Es un hecho que en el último siglo el
saber humano se ha multiplicado hasta límites insospechados, en progresión
geométrica, y que su crecimiento no cesa, que se han afianzado no pocas
certidumbres y se han descubierto nuevas vías de penetración en los secretos de
la naturaleza y el universo, que inimaginables milagros se han ido realizando,
que la humanidad sabe hoy del mundo que habita y de sus resortes y de sus
misterios muchísimo más de lo que nunca había sabido y ni tan siquiera
imaginado, que disfruta de nuevas posibilidades hasta hace poco insospechadas y
que vislumbra caminos que aún la pueden conducir más allá. Naturalmente, hablo
de la humanidad como especie, no del hombre concreto, porque ya dije que el
saber está muy repartido y, por lo general, el homo sapiens sapiens, uno a uno,
aisladamente, sabe más bien muy poco y tampoco podríamos decir que entre todos
lo sabemos todo, porque ya hemos apuntado las diferentes actitudes que existen
ante el saber. Lo único que cabría decir es que en el conjunto de las mentes de
los sabios -entendiendo hoy por sabio lo que dejamos dicho: el especialista
profundo que sabe mirar hacia otros lados- se atesora la esencia, el núcleo de
la sabiduría humana. Pueden ser unos cuantos miles en todo el mundo, no me
atrevo a aventurar la cifra. Hace ya muchos años, quizá treinta, quizá
cuarenta, leí en un artículo de divulgación científica que si desaparecieran, a
un tiempo, de la faz de la tierra seis mil personas determinadas, las que de
hecho poseían las claves de la ciencia que había transformado al mundo, todo el
avance tecnológico que ya disfrutábamos se vendría abajo. No sé precisar ni
siquiera suponer cuántos miles de sabios verdaderos habrá hoy en nuestro
planeta, pero sí puedo imaginar el cataclismo a que nos conduciría su
desaparición simultánea.
El funcionamiento del mundo, su medida,
está en sus mentes y, desde luego, la angustia de lo desconocido, pues cada uno
de ellos, desde su alta cumbre, puede lanzar su mirada y enlazarla con las que
vislumbra, activas, en las montañas de su nivel, pero también otear los
sucesivos valles de ignorancias, las interminables llanuras desoladas e
ignotas, las densas nieblas lejanas que ocultan o difuminan el horizonte.
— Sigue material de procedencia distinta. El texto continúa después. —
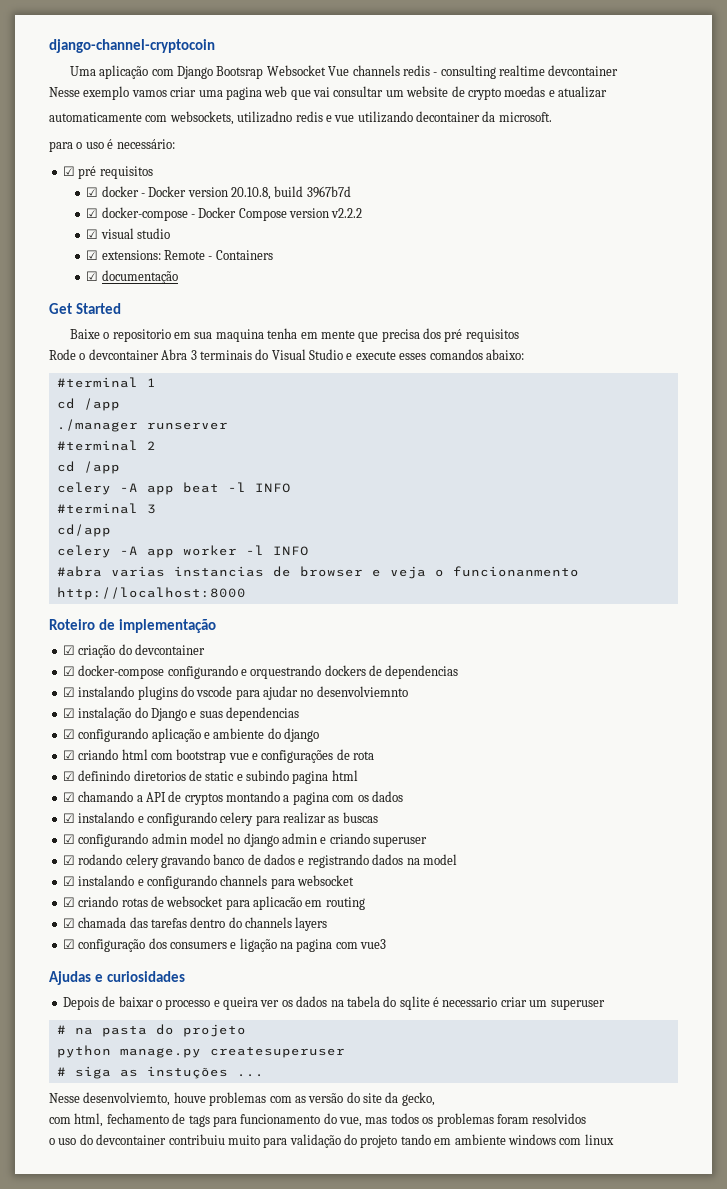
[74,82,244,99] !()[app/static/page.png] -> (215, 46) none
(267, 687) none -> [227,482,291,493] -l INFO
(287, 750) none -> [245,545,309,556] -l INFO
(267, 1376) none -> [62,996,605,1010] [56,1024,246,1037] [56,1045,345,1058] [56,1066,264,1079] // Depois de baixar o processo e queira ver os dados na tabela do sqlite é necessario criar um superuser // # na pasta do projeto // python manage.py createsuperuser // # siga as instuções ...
Este es el panorama habitual del sabio.
Tiene conciencia de su saber y de que hay otras cosas que saben otros y muchas
más que no sabe nadie y es capaz de calcular y de prever la dimensión de lo que
ignora. Y se ve obligado, de continuo, angustiosamente, a mantener el
equilibrio del conocimiento, a no dejarse arrastrar hacia la amenazadora
ansiedad que produce lo inabarcable.